> [Task description]
Would you restate all of the entries verbatim, minus any images?

═════ Entries supplied

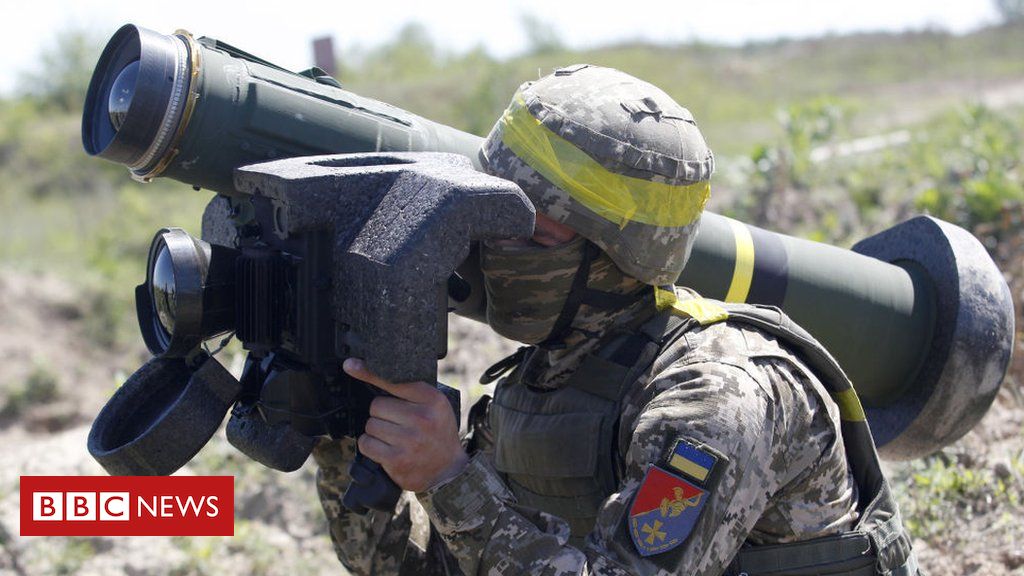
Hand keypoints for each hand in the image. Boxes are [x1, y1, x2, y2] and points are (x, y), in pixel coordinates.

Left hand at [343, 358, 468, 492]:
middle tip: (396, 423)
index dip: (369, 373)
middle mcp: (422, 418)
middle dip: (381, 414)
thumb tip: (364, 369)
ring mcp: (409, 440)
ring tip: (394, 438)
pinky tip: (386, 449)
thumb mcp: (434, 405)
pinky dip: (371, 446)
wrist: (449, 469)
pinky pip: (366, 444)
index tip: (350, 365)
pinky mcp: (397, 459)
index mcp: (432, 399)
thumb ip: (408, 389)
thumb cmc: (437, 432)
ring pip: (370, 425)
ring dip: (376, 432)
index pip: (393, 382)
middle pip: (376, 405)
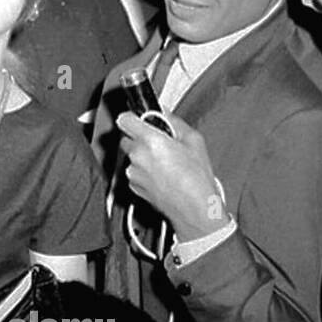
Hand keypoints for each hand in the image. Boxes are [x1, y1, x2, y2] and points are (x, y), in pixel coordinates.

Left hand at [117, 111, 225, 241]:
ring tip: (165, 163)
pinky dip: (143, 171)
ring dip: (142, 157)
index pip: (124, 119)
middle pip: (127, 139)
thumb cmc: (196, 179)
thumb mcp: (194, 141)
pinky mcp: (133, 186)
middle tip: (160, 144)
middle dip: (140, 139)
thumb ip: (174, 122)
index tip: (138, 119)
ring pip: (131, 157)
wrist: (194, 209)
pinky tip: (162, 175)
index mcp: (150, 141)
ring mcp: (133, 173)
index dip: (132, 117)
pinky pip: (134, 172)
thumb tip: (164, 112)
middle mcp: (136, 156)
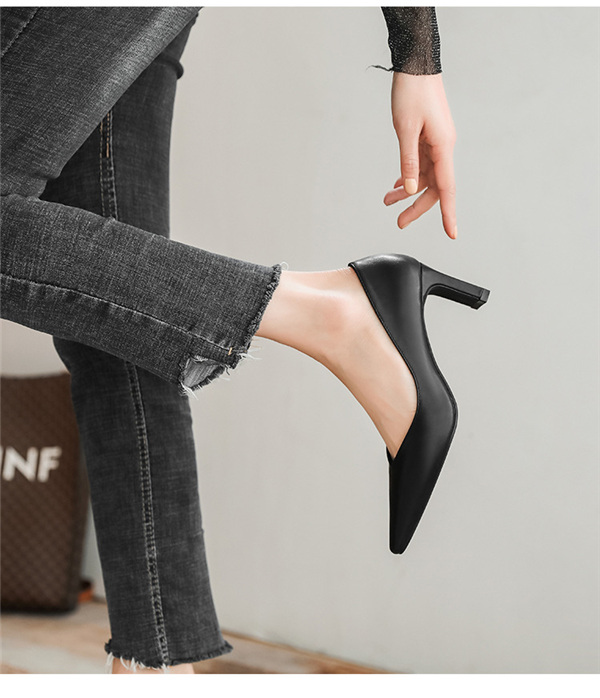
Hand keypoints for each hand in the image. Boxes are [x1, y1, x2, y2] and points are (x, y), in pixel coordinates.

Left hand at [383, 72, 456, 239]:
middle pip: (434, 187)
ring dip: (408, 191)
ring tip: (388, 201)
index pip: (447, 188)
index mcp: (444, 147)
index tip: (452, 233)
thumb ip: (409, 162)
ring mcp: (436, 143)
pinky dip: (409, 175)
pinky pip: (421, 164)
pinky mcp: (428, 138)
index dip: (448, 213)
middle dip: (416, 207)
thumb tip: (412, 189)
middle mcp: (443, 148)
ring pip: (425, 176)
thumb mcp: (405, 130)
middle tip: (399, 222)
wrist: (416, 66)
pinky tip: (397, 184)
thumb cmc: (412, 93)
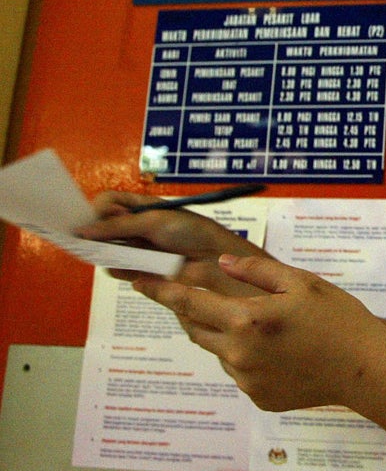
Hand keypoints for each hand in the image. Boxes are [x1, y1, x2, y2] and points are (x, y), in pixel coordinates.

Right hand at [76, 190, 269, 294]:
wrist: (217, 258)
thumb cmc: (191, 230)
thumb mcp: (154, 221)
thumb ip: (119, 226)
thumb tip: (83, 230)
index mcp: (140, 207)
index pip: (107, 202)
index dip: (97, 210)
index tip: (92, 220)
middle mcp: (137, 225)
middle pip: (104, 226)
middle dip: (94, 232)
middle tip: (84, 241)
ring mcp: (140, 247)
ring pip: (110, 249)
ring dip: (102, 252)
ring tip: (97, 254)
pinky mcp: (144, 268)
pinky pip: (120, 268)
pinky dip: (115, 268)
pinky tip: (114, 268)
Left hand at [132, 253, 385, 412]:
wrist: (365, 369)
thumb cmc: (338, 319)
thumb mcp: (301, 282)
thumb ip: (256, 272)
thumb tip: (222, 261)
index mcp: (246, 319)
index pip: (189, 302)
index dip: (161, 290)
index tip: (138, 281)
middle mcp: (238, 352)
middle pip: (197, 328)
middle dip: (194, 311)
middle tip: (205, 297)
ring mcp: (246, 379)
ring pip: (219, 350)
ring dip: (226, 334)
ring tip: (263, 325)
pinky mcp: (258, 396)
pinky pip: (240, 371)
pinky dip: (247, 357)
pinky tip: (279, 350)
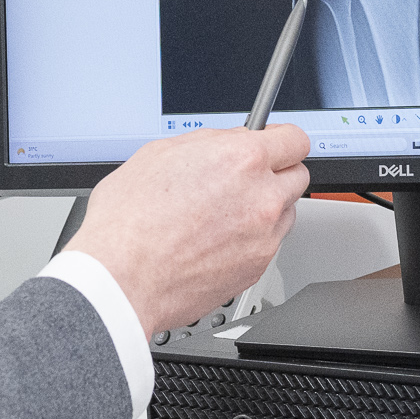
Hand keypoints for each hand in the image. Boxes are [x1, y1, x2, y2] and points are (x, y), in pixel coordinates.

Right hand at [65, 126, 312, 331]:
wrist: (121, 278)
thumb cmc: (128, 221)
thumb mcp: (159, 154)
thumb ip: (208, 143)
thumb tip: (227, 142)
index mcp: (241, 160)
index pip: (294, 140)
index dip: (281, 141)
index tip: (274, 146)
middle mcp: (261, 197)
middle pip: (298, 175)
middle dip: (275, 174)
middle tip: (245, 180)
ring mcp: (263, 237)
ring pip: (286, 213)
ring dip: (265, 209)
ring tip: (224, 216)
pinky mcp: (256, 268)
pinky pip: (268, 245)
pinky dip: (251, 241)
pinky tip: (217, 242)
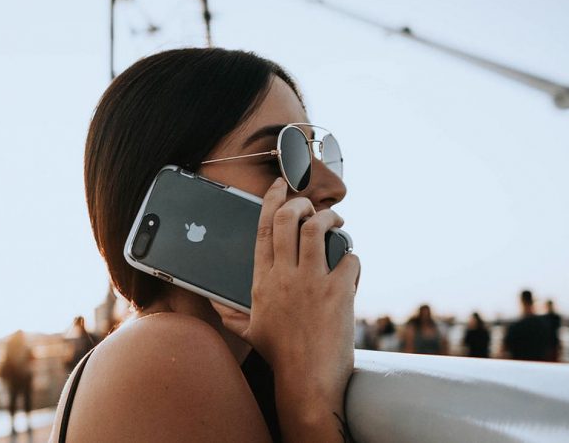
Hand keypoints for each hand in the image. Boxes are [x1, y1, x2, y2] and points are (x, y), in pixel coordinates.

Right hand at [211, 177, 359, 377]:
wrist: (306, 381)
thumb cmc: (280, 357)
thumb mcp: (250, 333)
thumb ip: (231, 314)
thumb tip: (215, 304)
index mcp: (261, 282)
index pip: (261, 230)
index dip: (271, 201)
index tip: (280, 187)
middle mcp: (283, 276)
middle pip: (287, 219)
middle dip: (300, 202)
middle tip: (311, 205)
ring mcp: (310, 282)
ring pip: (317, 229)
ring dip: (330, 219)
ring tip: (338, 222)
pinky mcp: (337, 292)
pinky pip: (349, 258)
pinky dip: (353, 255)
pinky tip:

══════════

> [Solution]
Hand keypoints for each hand in the image. Boxes are [x1, y1, x2, y2] and points are (x, y), in pixel coordinates.

Left hand at [343, 358, 468, 492]:
middle tip: (396, 423)
index dip: (369, 373)
middle mcp: (422, 418)
middle dip: (381, 414)
thumb tip: (364, 369)
ring mcp: (409, 440)
ring tip: (394, 438)
pinky tip: (386, 449)
thumb mcp: (434, 405)
pinky dip: (371, 446)
wrist: (449, 469)
pinky pip: (366, 444)
index tip: (350, 365)
pinky mcp: (397, 459)
index mcp: (432, 399)
thumb ip: (408, 389)
thumb cmc: (437, 432)
ring pip: (370, 425)
ring dip: (376, 432)
index pip: (393, 382)
middle pip: (376, 405)
Hand keypoints for each hand in the image. Boxes are [x1, y1, x2, y2] and points are (x, y), in pixel coordinates.

Left hand at [117, 111, 225, 241]:
ring tip: (165, 163)
pinky dip: (143, 171)
ring dip: (142, 157)
index pip: (124, 119)
middle pip: (127, 139)
thumb cmc: (196, 179)
thumb mcp: (194, 141)
pinky mcp: (133, 186)
middle tip: (160, 144)
middle dip: (140, 139)
thumb ip: (174, 122)
index tip: (138, 119)
ring pip: (131, 157)
wrist: (194, 209)
pinky tip: (162, 175)
index mcp: (150, 141)
ring mcp: (133, 173)
index dip: (132, 117)
pinky pip: (134, 172)
thumb tip: (164, 112)
middle mcp: (136, 156)
Hand keypoints for each hand in the image. Boxes are [x1, y1, x2, y2] and points are (x, y), in pixel coordinates.

Left hand at [383, 72, 456, 239]:
middle pip: (434, 187)
ring dip: (408, 191)
ring tip: (388, 201)
index pip: (447, 188)
index mcp: (444, 147)
index tip: (452, 233)
thumb ip: (409, 162)
ring mcp: (436, 143)
pinky dip: (409, 175)
pinky pip: (421, 164)
pinky mcp: (428, 138)
index dip: (448, 213)
middle dip: (416, 207)
thumb tip: (412, 189)
middle mcp: (443, 148)
ring pip: (425, 176)
thumb mcp: (405, 130)
middle tip: (399, 222)
wrist: (416, 66)
pinky tip: (397, 184)
thumb cmc: (412, 93)
Hand keypoints for each hand in the image. Boxes are [x1, y1, x2, y2] and points are (x, y), in pixel coordinates.

Right hand at [76, 190, 269, 294]:
wrist: (217, 258)
thumb cmc: (191, 230)
thumb mcp: (154, 221)
thumb ip: (119, 226)
thumb tip: (83, 230)
index mcp: (140, 207)
index pip: (107, 202)
index dip: (97, 210)
index tip: (92, 220)
middle mcp: (137, 225)
middle pip: (104, 226)
middle dip: (94, 232)
middle tip: (84, 241)
ring mcp: (140, 247)
ring pip: (110, 249)
ring dip: (102, 252)
ring tip: (97, 254)
pinky mcp: (144, 268)
pinky pip: (120, 268)
pinky dip: (115, 268)
pinky tip: (114, 268)
Left hand at [132, 253, 385, 412]:
wrist: (365, 369)
thumb cmc: (338, 319)
thumb mcp: (301, 282)
thumb ip: (256, 272)
thumb tip: (222, 261)
index mcp: (246, 319)
index pip: (189, 302)
index dip: (161, 290)
index tip: (138, 281)
middle mcp: (238, 352)
middle pip: (197, 328)
middle dip: (194, 311)
middle tip: (205, 297)
ring mcp: (246, 379)
ring pip: (219, 350)
ring dip: (226, 334)
ring tip: (263, 325)
pinky mcp: (258, 396)
pinky pip: (240, 371)
pinky dip: (247, 357)
pinky tip: (279, 350)
Hand keypoints for each hand in the image. Boxes are [x1, y1, x2, y2] and points are (x, y), in pixel coordinates.

Right hand at [65, 126, 312, 331]:
wrist: (121, 278)
thumb cmc: (128, 221)
thumb mcp: (159, 154)
thumb ip: (208, 143)
thumb tip: (227, 142)
index mcp: (241, 160)
index pip: (294, 140)
index dip: (281, 141)
index tip: (274, 146)
middle mcp: (261, 197)
middle pip: (298, 175)
middle dip: (275, 174)
middle tip: (245, 180)
ring mcp: (263, 237)
ring pip: (286, 213)
ring dip: (265, 209)
ring tip: (224, 216)
pinky mcp: (256, 268)
pinky pip: (268, 245)
pinky dip: (251, 241)
pinky tip: (217, 242)
Hand keypoints for each hand in the image. Boxes are [x1, y1, x2, y2] and points are (x, y), in pixel coordinates.

Right hand at [211, 177, 359, 377]:
wrist: (306, 381)
thumb cmc: (280, 357)
thumb mcp: (250, 333)
thumb ip: (231, 314)
thumb tip: (215, 304)
index mcp: (261, 282)
index pip: (261, 230)
index dip: (271, 201)
index tip: (280, 187)
middle mcp: (283, 276)
middle pip: (287, 219)
middle dip: (300, 202)
middle tip: (311, 205)
ring mcp: (310, 282)
ring pip: (317, 229)
ring dip: (330, 219)
ring tip: (338, 222)
pinky mcp: (337, 292)
pinky pip: (349, 258)
pinky dip: (353, 255)
pinky tip:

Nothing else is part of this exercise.